## About this exercise
Give back the records below verbatim, please, but without a single image.

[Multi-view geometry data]
- Opening Delimiter -

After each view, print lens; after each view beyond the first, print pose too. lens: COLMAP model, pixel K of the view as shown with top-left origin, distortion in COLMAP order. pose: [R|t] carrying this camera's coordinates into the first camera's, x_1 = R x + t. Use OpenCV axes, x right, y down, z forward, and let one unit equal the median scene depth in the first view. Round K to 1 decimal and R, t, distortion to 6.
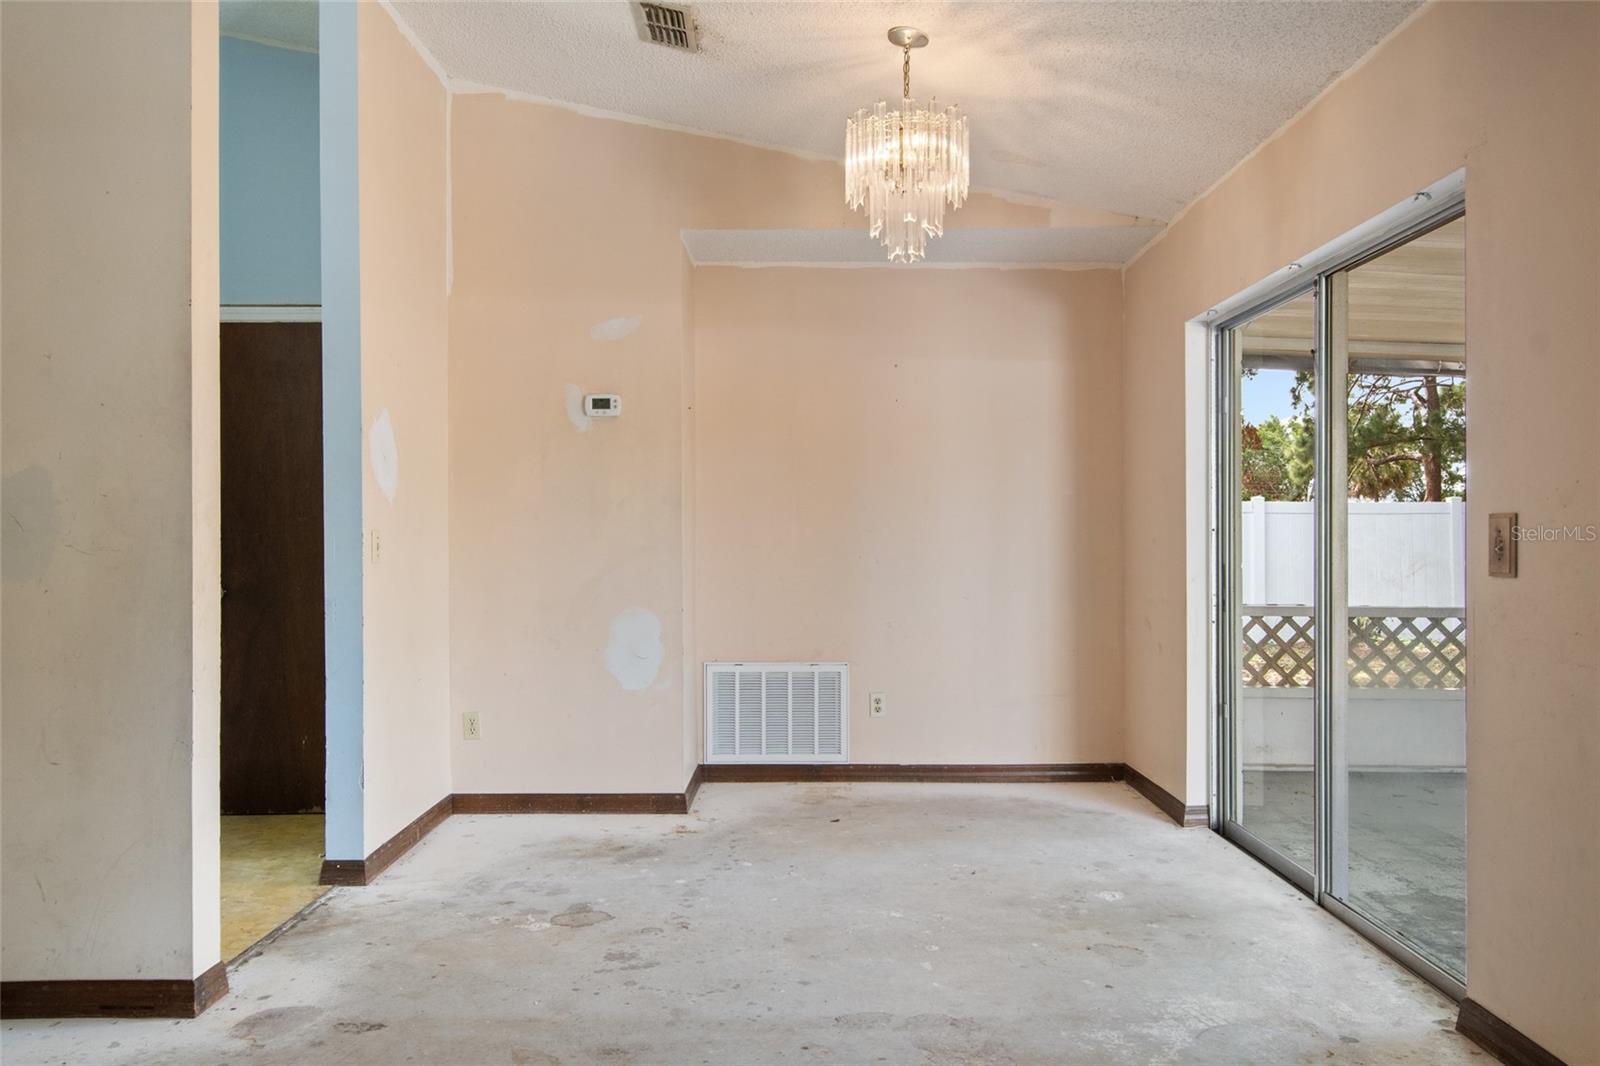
lens RADIAL K [[1105.8, 0, 800.3], [0, 1105.8, 544.7], [0, 0, 1]] dist [0.027546, -0.035368]
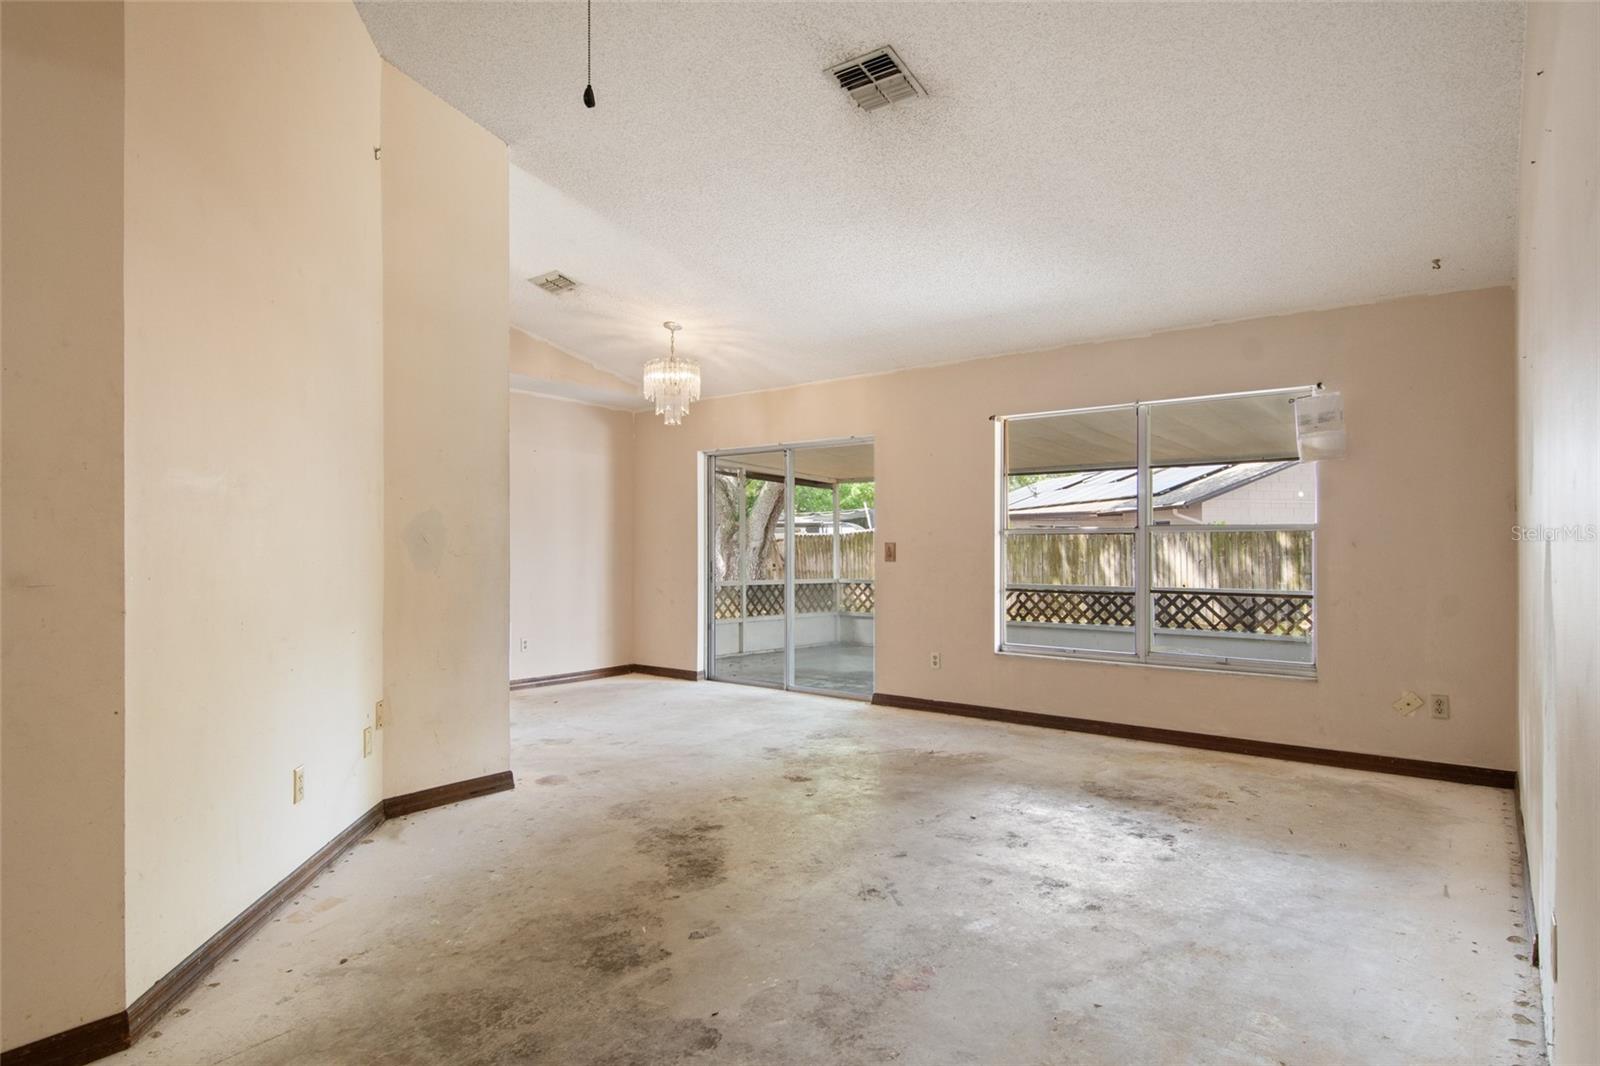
lens RADIAL K [[874.6, 0, 800.8], [0, 874.6, 543.3], [0, 0, 1]] dist [0.007490, -0.000371]
pose [[0.618989, 0.008725, 0.785351, -1.051551], [0.001358, 0.999925, -0.012178, 0.004003], [-0.785399, 0.008604, 0.618931, -0.274742]]
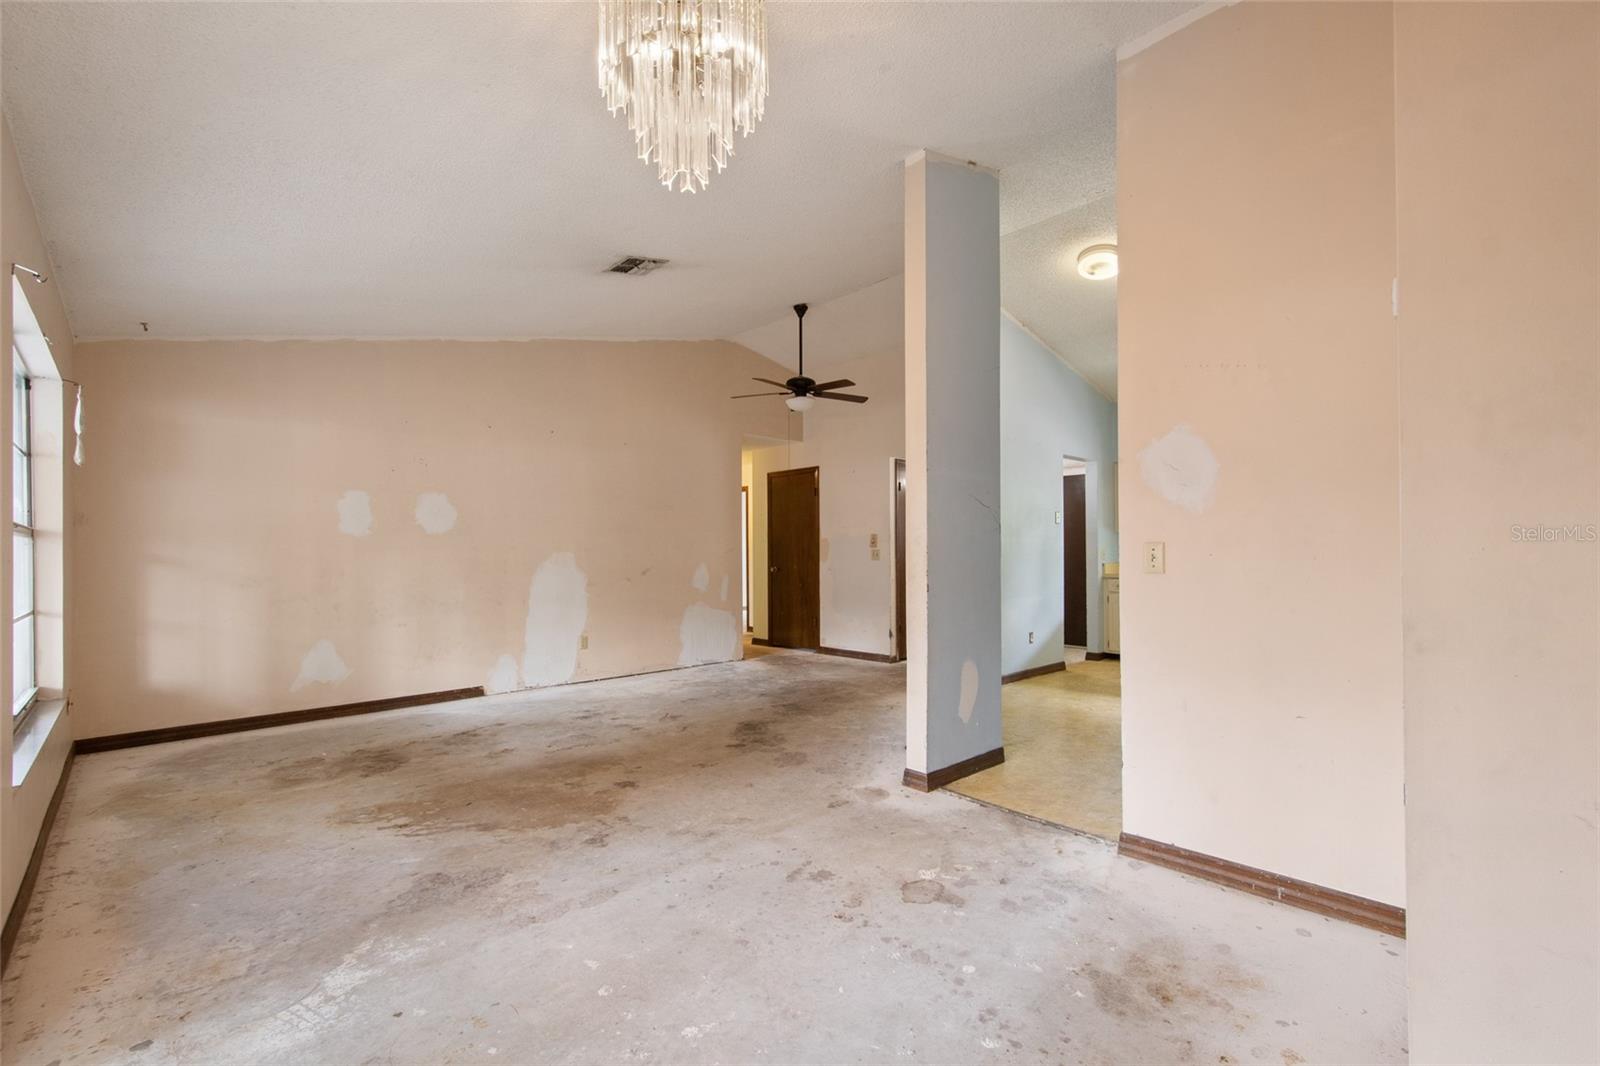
lens RADIAL K [[696.9, 0, 805.7], [0, 696.9, 551.1], [0, 0, 1]] dist [0.020525, -0.008755]
pose [[-0.727698, 0.005772, -0.685873, 0.337649], [0.005554, 0.999981, 0.002523, -0.008362], [0.685875, -0.001973, -0.727717, 1.304791]]
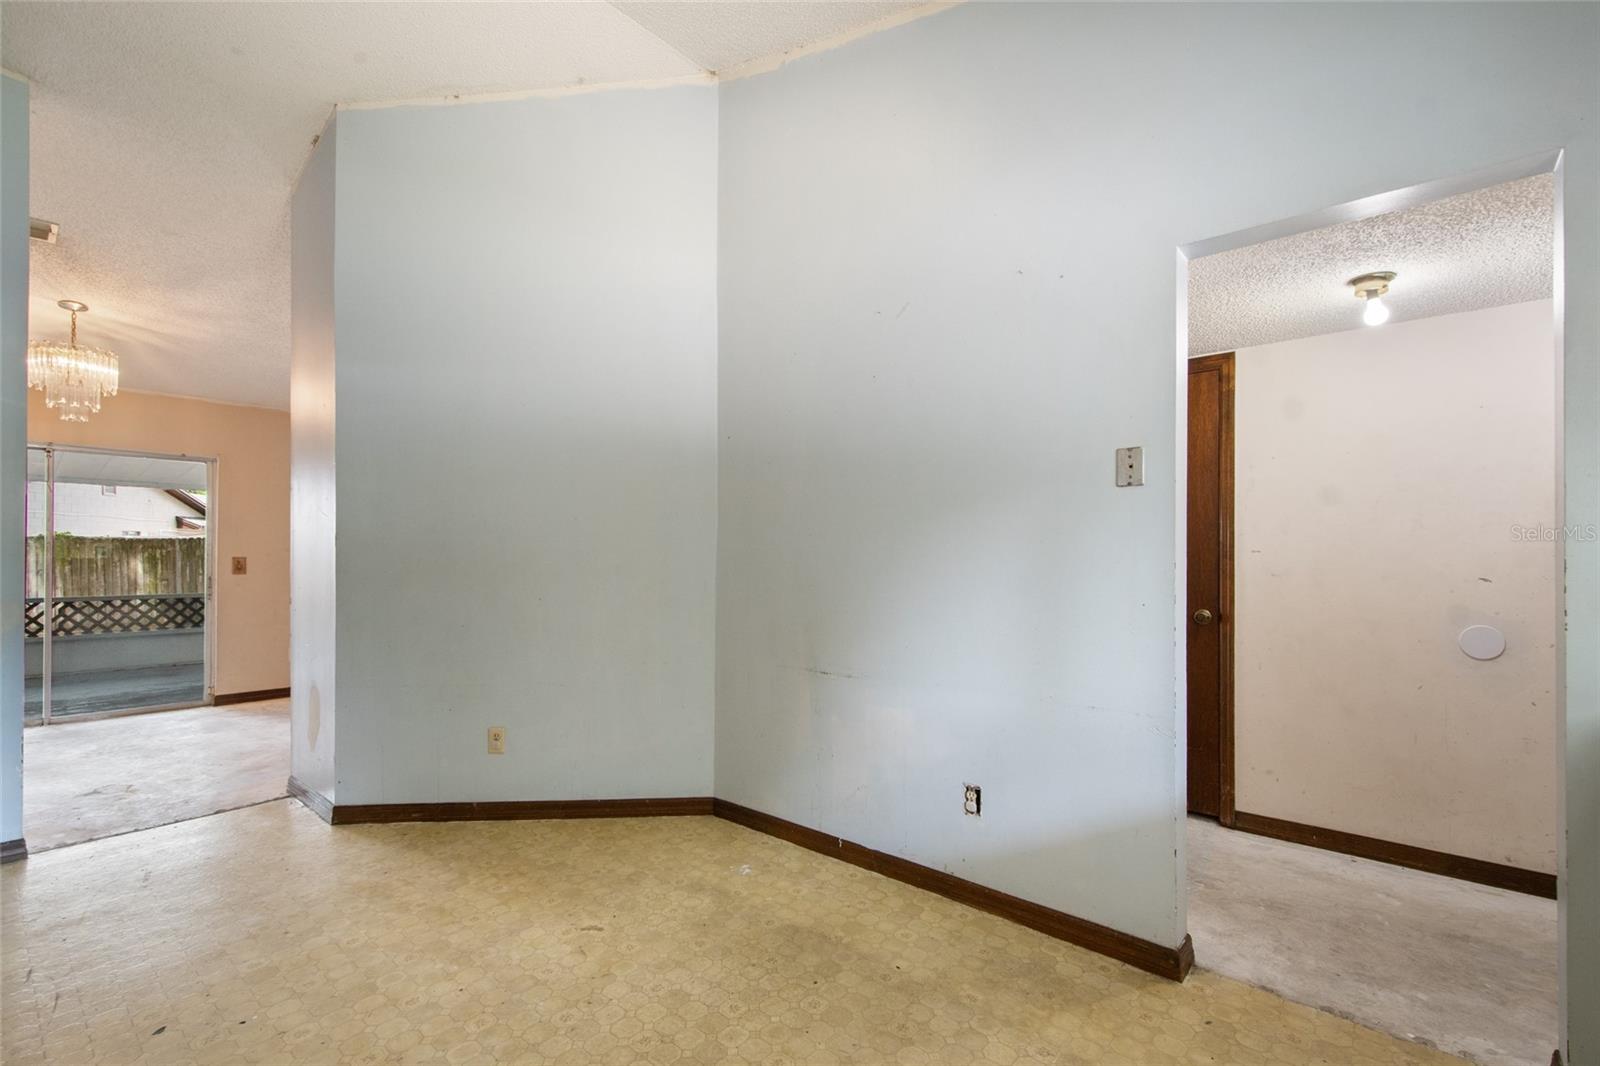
lens RADIAL K [[705.7, 0, 806.2], [0, 705.7, 554.0], [0, 0, 1]] dist [0.020101, -0.008813]
pose [[-0.758046, 0.004764, 0.652184, -1.569502], [0.001608, 0.999984, -0.005436, -0.014793], [-0.652200, -0.003072, -0.758041, 1.037140]]
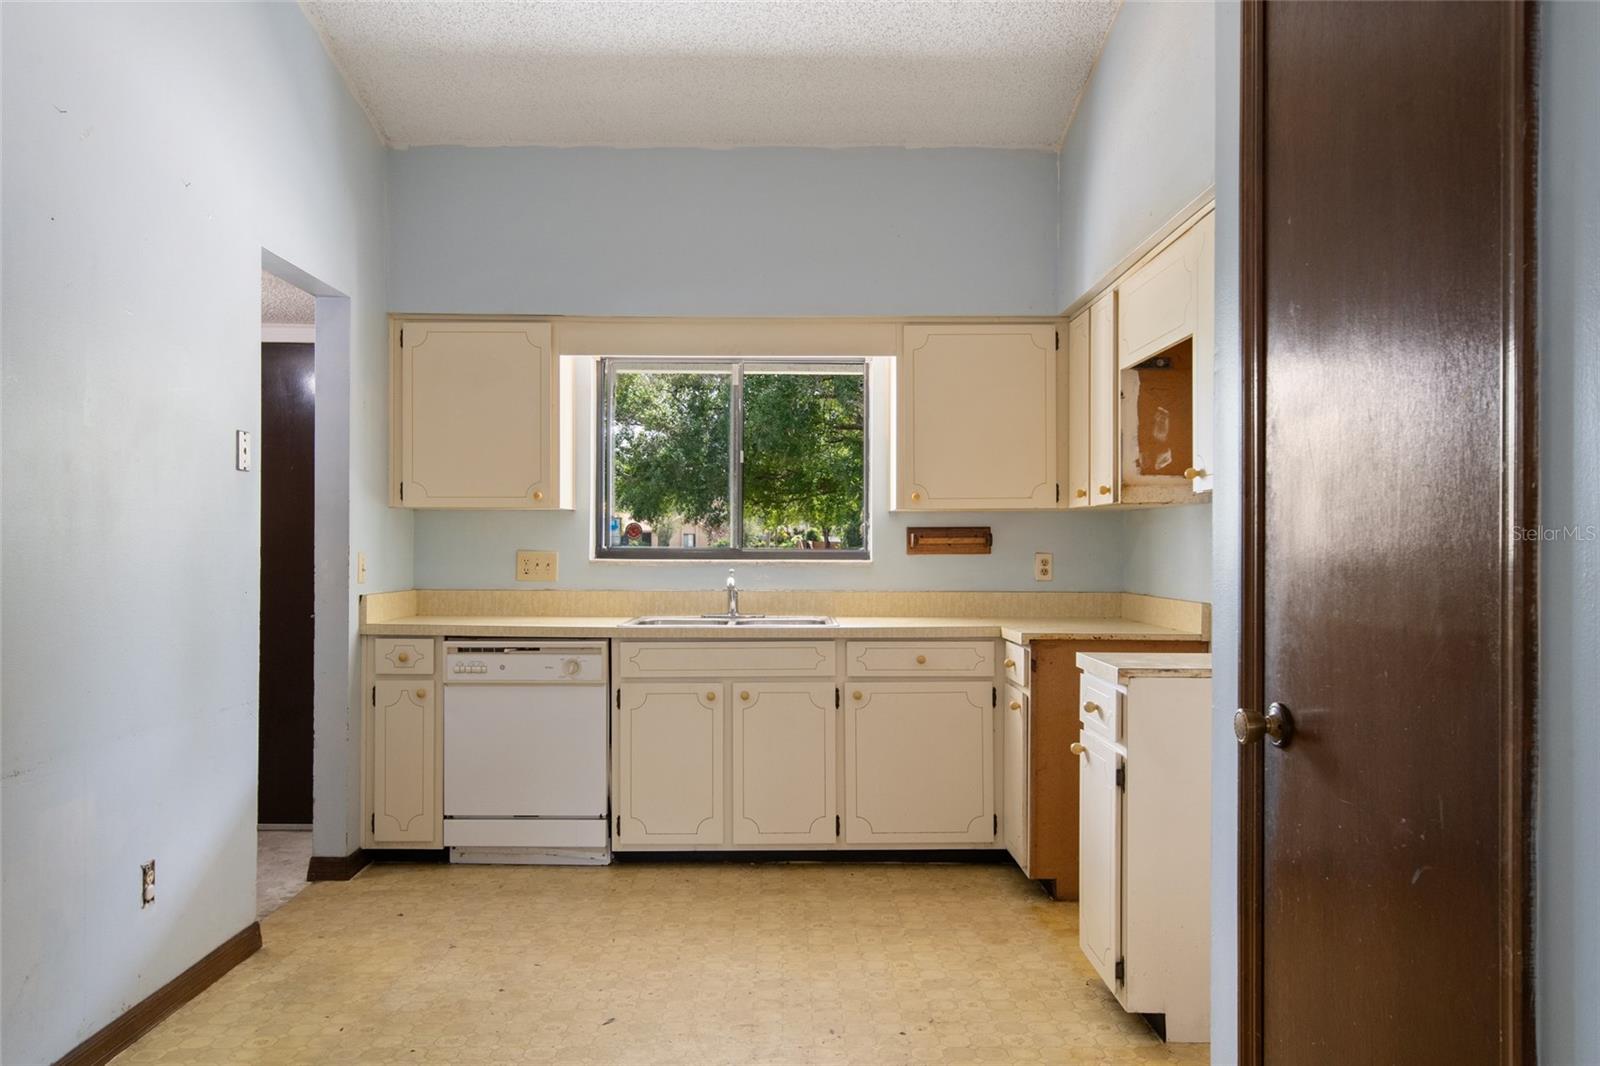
lens RADIAL K [[1231.5, 0, 794.5], [0, 1231.5, 538.0], [0, 0, 1]] dist [0.016100, -0.012820]
pose [[0.002925, -0.004059, -0.999987, -0.417972], [-0.006975, 0.999967, -0.004079, -0.018419], [0.999971, 0.006987, 0.002896, 0.860025]]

- Closing Delimiter -

## Answer below
After each view, print lens; after each view beyond the first, print pose too. lens: COLMAP model, pixel K of the view as shown with top-left origin, distortion in COLMAP order. pose: [R|t] carrying this camera's coordinates into the first camera's, x_1 = R x + t. Use OpenCV axes, x right, y down, z forward, and let one unit equal the median scene depth in the first view. Round K to 1 decimal and R, t, distortion to 6.
lens RADIAL K [[1105.8, 0, 800.3], [0, 1105.8, 544.7], [0, 0, 1]] dist [0.027546, -0.035368]
lens RADIAL K [[874.6, 0, 800.8], [0, 874.6, 543.3], [0, 0, 1]] dist [0.007490, -0.000371]
pose [[0.618989, 0.008725, 0.785351, -1.051551], [0.001358, 0.999925, -0.012178, 0.004003], [-0.785399, 0.008604, 0.618931, -0.274742]]
lens RADIAL K [[696.9, 0, 805.7], [0, 696.9, 551.1], [0, 0, 1]] dist [0.020525, -0.008755]
pose [[-0.727698, 0.005772, -0.685873, 0.337649], [0.005554, 0.999981, 0.002523, -0.008362], [0.685875, -0.001973, -0.727717, 1.304791]]
lens RADIAL K [[705.7, 0, 806.2], [0, 705.7, 554.0], [0, 0, 1]] dist [0.020101, -0.008813]
pose [[-0.758046, 0.004764, 0.652184, -1.569502], [0.001608, 0.999984, -0.005436, -0.014793], [-0.652200, -0.003072, -0.758041, 1.037140]]
lens RADIAL K [[1231.5, 0, 794.5], [0, 1231.5, 538.0], [0, 0, 1]] dist [0.016100, -0.012820]
pose [[0.002925, -0.004059, -0.999987, -0.417972], [-0.006975, 0.999967, -0.004079, -0.018419], [0.999971, 0.006987, 0.002896, 0.860025]]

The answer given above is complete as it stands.